The BRIC era is coming to an end at Goldman Sachs Group Inc. The bank’s asset-management unit folded its money-losing BRIC fund, which invests in Brazil, Russia, India and China, and last month merged it with a broader emerging-market fund. Goldman Sachs pulled the plug on the nine-year-old product because it does not expect “significant asset growth in the foreseeable future,” according to a Sept. 17 filing with the US Securities and Exchange Commission.
Fourteen years after former Goldman Sachs economist Jim O’Neill coined the acronym that ushered in an unprecedented investment boom, the biggest emerging markets are now sputtering. Russia and Brazil have fallen into recessions. China, long an engine of the world’s growth, is poised for its weakest expansion since 1990.
The downfall of the BRIC fund, which had lost 88 percent of its assets since a 2010 peak, also underscores how the strategy of bundling disparate nations into a single investment theme is losing its appeal among investors.
“The promise of BRIC’s rapid and sustainable growth has been challenged very much for the last five years or so,” said Jorge Mariscal, the chief investment officer of emerging markets at UBS Wealth Management, which oversees about US$1 trillion. “The BRIC concept was popular, but nothing is eternal.”
The BRIC fund is being swallowed up by the Emerging Markets Equity Fund as part of Goldman Sachs’ efforts to “optimize” its assets and “eliminate overlapping products,” the New York-based bank said in the filing.
Instead of liquidating the fund, Goldman Sachs opted for the merger because it would give investors access to “a more diversified universe” of developing nations. The bank added that the emerging-market fund has outperformed in the one, three and five-year periods.
The BRIC fund lost 21 percent in the five years through Oct. 23, the last trading day before the merger. Its assets declined to US$98 million at the end of September after peaking at US$842 million in 2010, according to data compiled by Bloomberg.
In the decade following the creation of the BRIC moniker, the group surged as a global economic power, amassing 40 percent of the world’s foreign reserves. MSCI Inc’s BRIC Index returned 308 percent in the 10 years through 2010, compared with a 15 percent gain in the Standard & Poor’s 500 index.
While the four nations still account for more than one-fifth of the global economy, their growth prospects have dimmed. In a December 2011 report, then-Goldman Sachs head markets economist Dominic Wilson said the economic potential for BRICs probably peaked because of a smaller supply of new workers.
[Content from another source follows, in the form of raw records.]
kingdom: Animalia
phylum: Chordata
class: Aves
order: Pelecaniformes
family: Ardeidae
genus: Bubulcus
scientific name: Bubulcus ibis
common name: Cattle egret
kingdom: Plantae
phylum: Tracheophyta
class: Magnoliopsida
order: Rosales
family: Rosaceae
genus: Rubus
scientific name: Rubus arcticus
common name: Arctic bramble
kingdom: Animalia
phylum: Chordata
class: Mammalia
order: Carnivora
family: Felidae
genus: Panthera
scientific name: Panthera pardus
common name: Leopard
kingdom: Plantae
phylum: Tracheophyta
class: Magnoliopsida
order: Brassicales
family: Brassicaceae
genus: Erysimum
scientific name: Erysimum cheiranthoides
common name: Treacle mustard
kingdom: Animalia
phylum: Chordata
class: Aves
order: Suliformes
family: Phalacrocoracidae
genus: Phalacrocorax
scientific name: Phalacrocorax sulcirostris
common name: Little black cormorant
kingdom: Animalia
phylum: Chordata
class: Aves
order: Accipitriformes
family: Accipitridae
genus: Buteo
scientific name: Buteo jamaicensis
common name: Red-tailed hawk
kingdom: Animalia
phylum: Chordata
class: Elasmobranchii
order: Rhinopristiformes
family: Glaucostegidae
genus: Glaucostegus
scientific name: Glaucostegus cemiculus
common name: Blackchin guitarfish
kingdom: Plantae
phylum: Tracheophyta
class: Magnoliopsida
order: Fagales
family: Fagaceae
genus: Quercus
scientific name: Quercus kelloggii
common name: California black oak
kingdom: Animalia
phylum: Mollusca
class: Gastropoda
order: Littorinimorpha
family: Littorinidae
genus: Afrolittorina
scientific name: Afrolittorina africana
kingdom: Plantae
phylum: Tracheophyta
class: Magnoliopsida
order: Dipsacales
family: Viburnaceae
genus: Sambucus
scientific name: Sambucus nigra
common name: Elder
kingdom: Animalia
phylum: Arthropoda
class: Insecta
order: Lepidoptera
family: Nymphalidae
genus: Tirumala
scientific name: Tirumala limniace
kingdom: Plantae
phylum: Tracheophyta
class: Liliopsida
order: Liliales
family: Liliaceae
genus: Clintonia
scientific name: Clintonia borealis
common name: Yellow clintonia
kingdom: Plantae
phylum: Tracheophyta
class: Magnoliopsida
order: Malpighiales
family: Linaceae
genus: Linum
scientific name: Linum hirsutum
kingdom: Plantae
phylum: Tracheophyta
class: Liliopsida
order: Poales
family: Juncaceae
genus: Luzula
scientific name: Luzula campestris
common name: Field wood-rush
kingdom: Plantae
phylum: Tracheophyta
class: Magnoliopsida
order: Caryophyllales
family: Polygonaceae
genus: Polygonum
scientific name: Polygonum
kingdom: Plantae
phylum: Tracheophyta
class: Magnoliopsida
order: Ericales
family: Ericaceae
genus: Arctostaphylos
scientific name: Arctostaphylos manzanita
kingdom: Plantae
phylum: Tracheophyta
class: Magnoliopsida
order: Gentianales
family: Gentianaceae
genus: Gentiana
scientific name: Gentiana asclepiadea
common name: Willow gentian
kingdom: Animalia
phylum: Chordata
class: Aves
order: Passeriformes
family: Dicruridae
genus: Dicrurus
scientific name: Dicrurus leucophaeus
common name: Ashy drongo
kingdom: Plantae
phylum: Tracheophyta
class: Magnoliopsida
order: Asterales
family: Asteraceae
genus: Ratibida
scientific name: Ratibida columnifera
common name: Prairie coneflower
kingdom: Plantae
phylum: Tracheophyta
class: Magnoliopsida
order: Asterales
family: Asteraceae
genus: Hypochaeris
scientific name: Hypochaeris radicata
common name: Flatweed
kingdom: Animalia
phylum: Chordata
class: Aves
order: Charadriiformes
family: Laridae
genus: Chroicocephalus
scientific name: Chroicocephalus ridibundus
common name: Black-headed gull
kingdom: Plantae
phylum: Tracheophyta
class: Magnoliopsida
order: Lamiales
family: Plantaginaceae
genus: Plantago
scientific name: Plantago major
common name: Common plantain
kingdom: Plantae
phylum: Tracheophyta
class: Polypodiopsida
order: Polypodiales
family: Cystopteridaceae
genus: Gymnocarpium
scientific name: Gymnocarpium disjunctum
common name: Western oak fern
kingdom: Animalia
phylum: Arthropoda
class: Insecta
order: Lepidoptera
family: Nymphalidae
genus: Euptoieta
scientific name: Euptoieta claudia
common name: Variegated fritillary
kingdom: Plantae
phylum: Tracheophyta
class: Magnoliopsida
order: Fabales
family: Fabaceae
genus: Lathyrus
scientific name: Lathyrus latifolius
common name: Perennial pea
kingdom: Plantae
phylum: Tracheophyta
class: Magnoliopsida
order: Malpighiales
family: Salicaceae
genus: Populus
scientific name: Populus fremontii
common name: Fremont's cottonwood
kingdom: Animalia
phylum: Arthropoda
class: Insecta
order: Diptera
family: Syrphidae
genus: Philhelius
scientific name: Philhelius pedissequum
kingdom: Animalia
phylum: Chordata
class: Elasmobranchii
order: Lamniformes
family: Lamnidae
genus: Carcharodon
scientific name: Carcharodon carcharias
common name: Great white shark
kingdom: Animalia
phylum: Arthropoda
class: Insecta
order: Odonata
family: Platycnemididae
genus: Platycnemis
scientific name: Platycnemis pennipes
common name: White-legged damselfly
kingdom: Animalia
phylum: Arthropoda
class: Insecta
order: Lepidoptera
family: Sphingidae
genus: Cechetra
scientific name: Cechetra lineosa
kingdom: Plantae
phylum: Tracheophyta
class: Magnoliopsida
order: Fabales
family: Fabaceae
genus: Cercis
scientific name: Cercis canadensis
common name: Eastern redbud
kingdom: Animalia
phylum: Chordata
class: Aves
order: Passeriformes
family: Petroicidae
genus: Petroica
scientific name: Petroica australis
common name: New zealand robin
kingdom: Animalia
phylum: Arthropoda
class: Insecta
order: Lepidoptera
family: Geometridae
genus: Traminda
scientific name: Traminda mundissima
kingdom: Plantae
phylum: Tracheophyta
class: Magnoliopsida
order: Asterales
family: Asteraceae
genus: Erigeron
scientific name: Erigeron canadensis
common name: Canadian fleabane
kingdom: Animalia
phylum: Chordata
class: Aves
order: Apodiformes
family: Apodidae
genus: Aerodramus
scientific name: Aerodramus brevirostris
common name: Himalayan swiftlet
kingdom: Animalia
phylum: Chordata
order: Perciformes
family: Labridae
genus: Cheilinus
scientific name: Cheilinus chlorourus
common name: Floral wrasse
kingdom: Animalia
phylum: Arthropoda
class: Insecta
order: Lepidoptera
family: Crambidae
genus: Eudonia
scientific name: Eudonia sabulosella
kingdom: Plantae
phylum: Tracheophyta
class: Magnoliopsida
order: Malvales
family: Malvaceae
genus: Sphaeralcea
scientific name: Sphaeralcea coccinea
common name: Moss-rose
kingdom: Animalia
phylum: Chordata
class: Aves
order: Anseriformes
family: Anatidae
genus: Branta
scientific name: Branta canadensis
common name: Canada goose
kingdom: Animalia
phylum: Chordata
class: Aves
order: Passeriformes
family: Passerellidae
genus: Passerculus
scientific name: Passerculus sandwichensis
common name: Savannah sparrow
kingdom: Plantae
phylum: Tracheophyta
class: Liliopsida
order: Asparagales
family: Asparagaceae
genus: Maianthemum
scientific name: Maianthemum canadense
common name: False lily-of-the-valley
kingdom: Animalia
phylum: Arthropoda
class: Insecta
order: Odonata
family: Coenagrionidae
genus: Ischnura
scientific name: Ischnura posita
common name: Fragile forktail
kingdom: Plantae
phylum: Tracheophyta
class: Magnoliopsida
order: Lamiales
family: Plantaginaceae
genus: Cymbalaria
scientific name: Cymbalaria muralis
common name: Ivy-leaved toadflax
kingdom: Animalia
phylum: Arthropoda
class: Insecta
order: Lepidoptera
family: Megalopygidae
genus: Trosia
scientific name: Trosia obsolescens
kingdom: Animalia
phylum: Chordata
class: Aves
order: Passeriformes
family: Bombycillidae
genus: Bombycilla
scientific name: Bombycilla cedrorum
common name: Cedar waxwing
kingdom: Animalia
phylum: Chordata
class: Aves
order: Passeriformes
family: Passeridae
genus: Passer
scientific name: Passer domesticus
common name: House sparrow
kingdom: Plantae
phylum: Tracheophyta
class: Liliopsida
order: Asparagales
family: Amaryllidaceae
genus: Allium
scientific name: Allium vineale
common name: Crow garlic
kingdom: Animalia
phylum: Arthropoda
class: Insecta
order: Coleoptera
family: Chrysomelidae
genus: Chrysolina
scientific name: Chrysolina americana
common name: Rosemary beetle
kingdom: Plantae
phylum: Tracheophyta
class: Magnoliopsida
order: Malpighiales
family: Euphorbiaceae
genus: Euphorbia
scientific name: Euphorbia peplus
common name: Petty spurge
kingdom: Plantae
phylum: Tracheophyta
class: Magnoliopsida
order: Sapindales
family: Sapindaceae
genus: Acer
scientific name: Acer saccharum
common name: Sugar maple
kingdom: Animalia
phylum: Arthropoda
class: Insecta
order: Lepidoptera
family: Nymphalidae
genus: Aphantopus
The predicament has become even more striking this year. Brazil is reeling from a corruption scandal and its worst recession in a quarter-century, while Russian companies are locked out of global capital markets because of international sanctions. In China, the government was caught off guard by a stock crash this year that wiped out US$5 trillion in market value. Even in India, where growth accelerated, Indian Prime Minister Narendra Modi is struggling to push through reforms.